O contexto
Paulo Portas, falando numa sessão do CDS-PP, no domingo, criticou as escolhas do Governo para o Orçamento do Estado, classificando-as de “opção ideológica”. Porém, nessa mesma frase, o líder do CDS, que foi vice-primeiro-ministro na legislatura anterior, classificou a proposta de Orçamento do Estado (OE) apresentada na sexta-feira por Mário Centeno como “um esforço fiscal nunca antes visto”.
O argumento pretendia responsabilizar o Executivo de António Costa por um aumento de impostos cuja única finalidade seria a de “tapar” as despesas negociadas no início da legislatura com os partidos de esquerda (BE, PCP e PEV) para viabilizar o programa do Governo.
Esse argumento foi, aliás, usado por outros dirigentes do PSD e do CDS nos últimos dias. Cecília Meireles, deputada do CDS, criticou o que considera ser um “aumento de impostos muito significativo”. Também o anterior primeiro-ministro, Pedro Passos Coelho, alinhou pela mesma ideia. Trata-se, para o líder do PSD, de um “grande aumento dos impostos que vai prejudicar sobretudo as empresas e a classe média”.
Os factos
Em primeiro lugar, há uma diferença subtil a ter em conta. Quando falam de “impostos”, quer Portas, quer Passos, quer os outros dirigentes do PSD e CDS referem-se ao conjunto de taxas, contribuições e obrigações fiscais devidas pelos portugueses, e pelas empresas a operar em solo nacional. Se se referissem apenas a impostos, estritamente, o argumento seria falso.

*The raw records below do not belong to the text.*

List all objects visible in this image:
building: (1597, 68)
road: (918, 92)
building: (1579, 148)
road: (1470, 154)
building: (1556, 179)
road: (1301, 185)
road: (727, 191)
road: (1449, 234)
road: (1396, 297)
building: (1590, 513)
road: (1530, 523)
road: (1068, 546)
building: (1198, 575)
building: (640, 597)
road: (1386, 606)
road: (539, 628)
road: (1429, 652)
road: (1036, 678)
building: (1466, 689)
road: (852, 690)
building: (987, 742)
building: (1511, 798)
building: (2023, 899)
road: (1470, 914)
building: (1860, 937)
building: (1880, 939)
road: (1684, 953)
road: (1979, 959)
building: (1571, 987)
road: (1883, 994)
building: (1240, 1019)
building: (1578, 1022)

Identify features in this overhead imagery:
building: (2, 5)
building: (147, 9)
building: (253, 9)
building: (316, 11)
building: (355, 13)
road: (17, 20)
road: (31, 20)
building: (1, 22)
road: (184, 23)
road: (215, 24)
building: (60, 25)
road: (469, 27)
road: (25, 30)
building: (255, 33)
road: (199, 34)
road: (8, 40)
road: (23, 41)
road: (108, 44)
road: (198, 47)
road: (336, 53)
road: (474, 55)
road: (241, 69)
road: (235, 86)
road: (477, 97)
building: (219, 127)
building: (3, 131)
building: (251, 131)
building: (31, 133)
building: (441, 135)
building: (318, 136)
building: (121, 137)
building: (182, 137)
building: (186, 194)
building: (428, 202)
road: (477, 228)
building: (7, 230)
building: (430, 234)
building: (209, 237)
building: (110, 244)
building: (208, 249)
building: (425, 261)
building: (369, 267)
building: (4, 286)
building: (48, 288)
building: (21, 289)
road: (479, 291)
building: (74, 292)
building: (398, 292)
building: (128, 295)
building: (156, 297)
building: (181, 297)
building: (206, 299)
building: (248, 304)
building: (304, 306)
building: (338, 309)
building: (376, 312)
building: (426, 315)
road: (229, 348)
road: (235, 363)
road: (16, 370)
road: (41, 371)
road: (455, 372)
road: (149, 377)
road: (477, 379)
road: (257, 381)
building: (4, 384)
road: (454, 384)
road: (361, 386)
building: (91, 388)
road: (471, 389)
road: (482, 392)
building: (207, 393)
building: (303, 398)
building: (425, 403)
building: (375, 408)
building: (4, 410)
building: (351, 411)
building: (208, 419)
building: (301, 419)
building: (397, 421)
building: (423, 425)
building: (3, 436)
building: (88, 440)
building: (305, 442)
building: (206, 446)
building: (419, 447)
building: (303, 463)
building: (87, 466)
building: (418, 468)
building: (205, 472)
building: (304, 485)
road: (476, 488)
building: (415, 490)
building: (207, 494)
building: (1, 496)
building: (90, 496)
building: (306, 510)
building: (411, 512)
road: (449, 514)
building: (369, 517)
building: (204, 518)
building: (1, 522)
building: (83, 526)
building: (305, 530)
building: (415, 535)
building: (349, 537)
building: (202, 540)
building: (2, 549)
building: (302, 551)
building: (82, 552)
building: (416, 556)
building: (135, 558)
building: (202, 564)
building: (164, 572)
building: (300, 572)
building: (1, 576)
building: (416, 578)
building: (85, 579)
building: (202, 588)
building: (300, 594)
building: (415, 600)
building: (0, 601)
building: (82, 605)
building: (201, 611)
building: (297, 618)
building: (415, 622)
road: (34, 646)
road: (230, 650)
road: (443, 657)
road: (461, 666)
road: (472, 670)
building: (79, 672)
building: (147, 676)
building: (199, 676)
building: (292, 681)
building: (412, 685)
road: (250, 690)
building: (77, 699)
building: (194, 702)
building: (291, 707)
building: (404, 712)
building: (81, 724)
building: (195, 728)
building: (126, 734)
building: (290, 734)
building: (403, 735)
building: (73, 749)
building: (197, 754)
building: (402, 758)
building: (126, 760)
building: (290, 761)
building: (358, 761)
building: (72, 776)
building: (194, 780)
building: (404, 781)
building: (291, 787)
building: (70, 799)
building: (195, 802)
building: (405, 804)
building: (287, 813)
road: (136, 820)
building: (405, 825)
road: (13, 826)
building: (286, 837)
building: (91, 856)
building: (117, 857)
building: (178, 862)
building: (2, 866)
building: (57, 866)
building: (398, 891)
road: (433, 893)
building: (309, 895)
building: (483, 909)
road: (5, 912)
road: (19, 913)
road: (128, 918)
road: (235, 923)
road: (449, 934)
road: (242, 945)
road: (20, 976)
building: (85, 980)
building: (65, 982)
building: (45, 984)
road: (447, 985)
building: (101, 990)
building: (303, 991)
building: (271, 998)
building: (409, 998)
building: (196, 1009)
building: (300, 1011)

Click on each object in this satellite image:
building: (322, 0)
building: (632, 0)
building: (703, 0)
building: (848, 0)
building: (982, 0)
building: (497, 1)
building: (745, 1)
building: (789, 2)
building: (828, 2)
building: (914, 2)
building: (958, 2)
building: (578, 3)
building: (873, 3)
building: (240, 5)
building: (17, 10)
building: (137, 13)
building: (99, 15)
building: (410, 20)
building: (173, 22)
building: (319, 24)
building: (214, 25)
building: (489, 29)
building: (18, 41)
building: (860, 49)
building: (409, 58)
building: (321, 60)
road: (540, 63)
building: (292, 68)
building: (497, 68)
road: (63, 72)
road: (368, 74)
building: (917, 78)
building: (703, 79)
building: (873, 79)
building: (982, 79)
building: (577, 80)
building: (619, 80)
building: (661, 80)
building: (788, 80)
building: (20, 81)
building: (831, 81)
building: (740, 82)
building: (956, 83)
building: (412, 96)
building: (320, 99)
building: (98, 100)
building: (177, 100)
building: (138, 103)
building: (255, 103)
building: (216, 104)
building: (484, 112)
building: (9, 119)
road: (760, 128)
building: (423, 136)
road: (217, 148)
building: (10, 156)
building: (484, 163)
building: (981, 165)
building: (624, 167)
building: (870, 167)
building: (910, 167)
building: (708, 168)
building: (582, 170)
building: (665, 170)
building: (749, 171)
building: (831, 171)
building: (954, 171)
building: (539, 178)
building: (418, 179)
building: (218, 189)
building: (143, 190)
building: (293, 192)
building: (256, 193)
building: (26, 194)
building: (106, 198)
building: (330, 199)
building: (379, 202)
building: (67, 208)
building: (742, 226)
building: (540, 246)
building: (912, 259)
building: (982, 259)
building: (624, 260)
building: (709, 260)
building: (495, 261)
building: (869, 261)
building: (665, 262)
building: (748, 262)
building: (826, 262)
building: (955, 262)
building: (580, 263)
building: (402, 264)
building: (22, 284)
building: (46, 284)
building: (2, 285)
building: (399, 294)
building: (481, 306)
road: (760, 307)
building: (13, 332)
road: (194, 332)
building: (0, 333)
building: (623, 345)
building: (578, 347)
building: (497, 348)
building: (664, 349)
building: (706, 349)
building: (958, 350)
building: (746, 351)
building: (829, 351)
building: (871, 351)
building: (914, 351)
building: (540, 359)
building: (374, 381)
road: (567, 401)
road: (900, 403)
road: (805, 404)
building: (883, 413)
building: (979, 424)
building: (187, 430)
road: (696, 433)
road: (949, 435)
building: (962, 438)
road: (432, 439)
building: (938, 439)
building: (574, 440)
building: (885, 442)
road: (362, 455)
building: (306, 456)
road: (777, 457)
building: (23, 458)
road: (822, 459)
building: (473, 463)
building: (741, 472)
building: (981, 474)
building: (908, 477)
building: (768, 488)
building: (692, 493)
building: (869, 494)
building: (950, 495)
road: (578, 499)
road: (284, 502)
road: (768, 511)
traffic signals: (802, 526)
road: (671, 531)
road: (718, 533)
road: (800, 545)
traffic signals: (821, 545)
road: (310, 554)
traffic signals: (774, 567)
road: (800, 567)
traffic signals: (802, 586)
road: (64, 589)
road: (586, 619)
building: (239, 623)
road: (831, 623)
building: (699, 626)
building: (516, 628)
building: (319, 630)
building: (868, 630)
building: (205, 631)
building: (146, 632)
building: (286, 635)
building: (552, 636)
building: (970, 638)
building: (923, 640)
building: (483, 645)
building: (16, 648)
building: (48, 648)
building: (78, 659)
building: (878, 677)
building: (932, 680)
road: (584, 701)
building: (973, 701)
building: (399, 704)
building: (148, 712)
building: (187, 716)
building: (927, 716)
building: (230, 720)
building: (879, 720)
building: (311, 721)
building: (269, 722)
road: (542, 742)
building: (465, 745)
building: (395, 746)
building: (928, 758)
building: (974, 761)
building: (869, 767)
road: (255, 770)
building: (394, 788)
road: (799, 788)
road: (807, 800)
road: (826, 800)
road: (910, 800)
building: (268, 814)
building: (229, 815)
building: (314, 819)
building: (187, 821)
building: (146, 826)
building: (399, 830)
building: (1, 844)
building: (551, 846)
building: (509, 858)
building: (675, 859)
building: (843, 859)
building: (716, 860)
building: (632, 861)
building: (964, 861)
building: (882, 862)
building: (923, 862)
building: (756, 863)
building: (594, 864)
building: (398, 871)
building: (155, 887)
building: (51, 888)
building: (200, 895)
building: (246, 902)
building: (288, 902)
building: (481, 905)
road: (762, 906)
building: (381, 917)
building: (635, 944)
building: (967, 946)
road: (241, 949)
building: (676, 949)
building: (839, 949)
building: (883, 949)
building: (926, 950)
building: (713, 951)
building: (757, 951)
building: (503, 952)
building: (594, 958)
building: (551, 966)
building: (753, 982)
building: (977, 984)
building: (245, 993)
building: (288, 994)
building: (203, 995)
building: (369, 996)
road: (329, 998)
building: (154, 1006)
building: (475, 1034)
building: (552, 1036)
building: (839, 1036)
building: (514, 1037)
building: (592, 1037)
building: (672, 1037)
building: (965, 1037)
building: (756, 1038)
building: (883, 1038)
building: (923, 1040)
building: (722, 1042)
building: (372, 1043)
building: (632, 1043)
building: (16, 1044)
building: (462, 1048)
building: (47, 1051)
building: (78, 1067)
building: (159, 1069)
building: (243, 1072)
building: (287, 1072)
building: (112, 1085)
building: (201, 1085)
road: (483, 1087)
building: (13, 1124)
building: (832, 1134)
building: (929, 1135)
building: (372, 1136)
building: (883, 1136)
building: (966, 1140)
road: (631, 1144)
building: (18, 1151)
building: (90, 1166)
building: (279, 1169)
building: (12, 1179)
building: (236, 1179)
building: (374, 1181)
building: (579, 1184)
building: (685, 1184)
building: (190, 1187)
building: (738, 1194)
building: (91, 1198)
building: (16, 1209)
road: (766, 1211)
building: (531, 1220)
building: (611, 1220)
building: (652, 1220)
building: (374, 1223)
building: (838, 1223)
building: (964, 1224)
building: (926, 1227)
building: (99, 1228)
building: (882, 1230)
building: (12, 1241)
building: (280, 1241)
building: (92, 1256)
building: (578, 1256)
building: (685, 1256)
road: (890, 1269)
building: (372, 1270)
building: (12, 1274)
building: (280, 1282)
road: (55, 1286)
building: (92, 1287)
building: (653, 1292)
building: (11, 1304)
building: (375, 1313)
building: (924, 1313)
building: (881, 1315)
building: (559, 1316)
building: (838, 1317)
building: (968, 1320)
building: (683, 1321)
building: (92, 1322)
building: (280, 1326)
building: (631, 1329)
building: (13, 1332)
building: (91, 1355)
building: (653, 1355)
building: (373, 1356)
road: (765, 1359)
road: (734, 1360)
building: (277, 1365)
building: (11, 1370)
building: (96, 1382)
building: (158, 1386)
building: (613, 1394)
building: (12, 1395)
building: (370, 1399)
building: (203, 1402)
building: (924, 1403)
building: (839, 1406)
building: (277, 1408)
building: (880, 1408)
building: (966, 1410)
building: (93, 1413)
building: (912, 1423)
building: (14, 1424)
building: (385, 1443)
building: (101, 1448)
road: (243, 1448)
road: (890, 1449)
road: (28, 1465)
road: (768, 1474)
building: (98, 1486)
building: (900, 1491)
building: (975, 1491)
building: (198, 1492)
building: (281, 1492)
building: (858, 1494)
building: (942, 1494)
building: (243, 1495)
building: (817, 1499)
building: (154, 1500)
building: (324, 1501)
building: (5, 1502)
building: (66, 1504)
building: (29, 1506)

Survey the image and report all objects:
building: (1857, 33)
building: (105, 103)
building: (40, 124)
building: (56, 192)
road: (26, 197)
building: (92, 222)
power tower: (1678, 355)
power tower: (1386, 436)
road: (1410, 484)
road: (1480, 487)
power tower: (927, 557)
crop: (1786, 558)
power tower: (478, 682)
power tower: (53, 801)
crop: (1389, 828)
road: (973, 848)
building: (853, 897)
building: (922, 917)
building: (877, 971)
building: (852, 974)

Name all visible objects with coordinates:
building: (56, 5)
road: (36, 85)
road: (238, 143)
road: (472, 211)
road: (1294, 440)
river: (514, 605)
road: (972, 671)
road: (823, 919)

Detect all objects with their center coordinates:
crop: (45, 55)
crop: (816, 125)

Segundo o Relatório do Orçamento do Estado, conhecido na sexta-feira, dia 5, o total das receitas fiscais previstas para 2016, em percentagem do PIB, cai face ao ano anterior (2015) em 0,2%. Em 2015, o Estado arrecadou em impostos o equivalente a 25,4% do PIB, o que significou um aumento face a 2014 (25,1%). Para 2016, o Estado conta recolher em impostos o equivalente a 25,2% do produto.
Mas os números (e convém sublinhar que se trata de uma previsão, como em todos os orçamentos, e não do valor real cobrado) revelam outro dado curioso. No Programa de Estabilidade (2015-2019) elaborado pelo Governo de Passos e Portas e entregue em Bruxelas, o valor previsto para a carga fiscal de 2016 era superior, quer ao de 2015, quer ao que agora é criticado no Orçamento entregue por Mário Centeno. Nesse documento, a previsão dos impostos totais (em percentagem do PIB) aponta para 25,6%. Quatro décimas acima do valor em causa neste Orçamento do PS. Os impostos directos caem 1,9%, os impostos sobre o trabalho caem 2,5%. Sobem os impostos indirectos (ISV, IUC e ISP, sozinhos, crescem 19%), mas não a receita esperada do IVA.
Outra conclusão pode ser retirada se aos impostos acrescentarmos as contribuições obrigatórias para a Segurança Social, que só no último dia das negociações em Bruxelas cresceram 135 milhões de euros, com o “chumbo” à descida da TSU para os salários abaixo de 600 euros. Agora, na versão final do OE, a carga fiscal e contributiva irá subir de 37,6% do PIB (em 2015) para 37,9%.
Em resumo
Paulo Portas fala de uma “opção ideológica”, o que é fácil de demonstrar. O OE para 2016 consegue um alívio significativo do IRS e do IVA na restauração, entre outros, em troca do agravamento de vários impostos sobre o consumo e da tributação sobre as empresas e a banca. Mas já não é certo que a opção tenha sido a de cobrar mais em todas as “taxas possíveis” e em “todos os impostos indirectos”. Por isso, a expressão “esforço fiscal nunca antes visto” só pode ser avaliada relativamente. Do ponto de vista das famílias, cujos rendimentos provêm do trabalho, as simulações conhecidas prevêem uma baixa de impostos. Pelo contrário, se o esforço fiscal for medido pela contabilidade de uma empresa, o agravamento pode ser real. Mário Centeno considerou que essa era a forma de se chegar a um sistema fiscal “mais justo” que permita “um crescimento mais saudável”.